Sarah Dettmer, the Great Falls Tribune’s education reporter, seems to have it out for Elsie Arntzen.
Yesterday, Dettmer published a heavily self-referential, self-congratulatory article to explain away some of the blowback from her hit job on the freshly-elected Montana Superintendent of Public Instruction, Republican Elsie Arntzen.
Then, Great Falls Public Schools Superintendent Tammy Lacey stood up to ask her question about federally funded preschools. It was a tense moment. The biggest player in education in Great Falls was politely, but pointedly challenging the biggest player in education in Montana.

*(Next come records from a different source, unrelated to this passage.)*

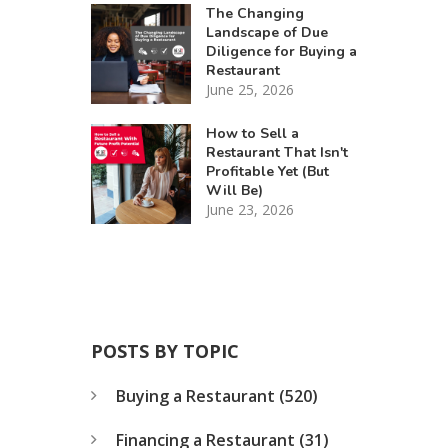
The Changing
Landscape of Due
Diligence for Buying a
Restaurant
June 25, 2026
How to Sell a
Restaurant That Isn't
Profitable Yet (But
Will Be)
June 23, 2026
POSTS BY TOPIC
Buying a Restaurant
(520)
Financing a Restaurant
(31)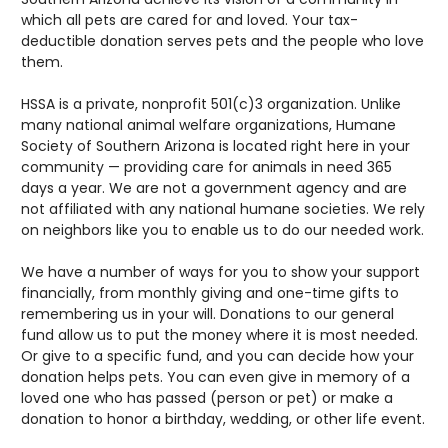
which all pets are cared for and loved. Your tax-
deductible donation serves pets and the people who love
them.
HSSA is a private, nonprofit 501(c)3 organization. Unlike
many national animal welfare organizations, Humane
Society of Southern Arizona is located right here in your
community — providing care for animals in need 365
days a year. We are not a government agency and are
not affiliated with any national humane societies. We rely
on neighbors like you to enable us to do our needed work.
We have a number of ways for you to show your support
financially, from monthly giving and one-time gifts to
remembering us in your will. Donations to our general
fund allow us to put the money where it is most needed.
Or give to a specific fund, and you can decide how your
donation helps pets. You can even give in memory of a
loved one who has passed (person or pet) or make a
donation to honor a birthday, wedding, or other life event.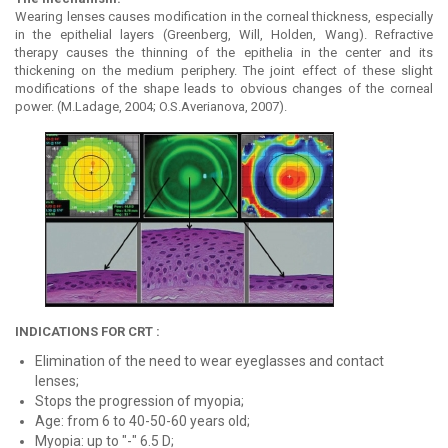
Wearing lenses causes modification in the corneal thickness, especially
in the epithelial layers (Greenberg, Will, Holden, Wang). Refractive
therapy causes the thinning of the epithelia in the center and its
thickening on the medium periphery. The joint effect of these slight
modifications of the shape leads to obvious changes of the corneal
power. (M.Ladage, 2004; O.S.Averianova, 2007).
INDICATIONS FOR CRT :
Elimination of the need to wear eyeglasses and contact
lenses;
Stops the progression of myopia;
Age: from 6 to 40-50-60 years old;
Myopia: up to "-" 6.5 D;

As further research on Dettmer’s part would indicate, there is virtually nothing that Arntzen — a state official — can do to change federal funding of preschools. And there was nothing “polite” about Lacey cheaply invoking Arntzen’s granddaughter to frame what should have been a substantive question. Evidently more concerned with gamesmanship than with policy, the GFPS Superintendent seemed to relish poking at the OPI chief.
Nevertheless, Dettmer established her moral authority as a journalist to intervene — against Arntzen:
The fact is the story changed. As a journalist, I cannot sit in the back of the room and listen to a publicly elected official avoid her constituents’ questions and then go back to the office and not address it. It is my job to hold officials accountable for their words and actions.
Dettmer conceded that the crowd reaction affected her reporting.
I focused more on the audience reaction than I typically would in an article, but in this case I thought it was important to bring the reader into the room and to capture the palpable emotions. This was not a typical introductory meeting.
What exactly did Dettmer expect? One of the worst-kept secrets in Helena is that Democrats, Eric Feaver and the MEA-MFT, can’t stand Arntzen (a Republican), and that — in this venue — Arntzen was speaking to a room full of hostile administrators and union members who detest her. Yet, Dettmer deliberately chose to omit this necessary context.
She concluded in a similar vein:
Despite Arntzen’s claims in other publications that I misinterpreted her words through my transcripts, I look forward to working with the superintendent over the coming years and hope we can move forward with a professional relationship.
But, I will continue to hold her and her administration accountable for their words and actions just as I hope she does for me.
On this, Dettmer isn’t wrong. Arntzen, a government official, should be held accountable — and so, too, should Tammy Lacey, the School Board, and Great Falls Public Schools.
But by singling out Arntzen’s administration — and no one else’s — what does that tell you about which way the Tribune leans?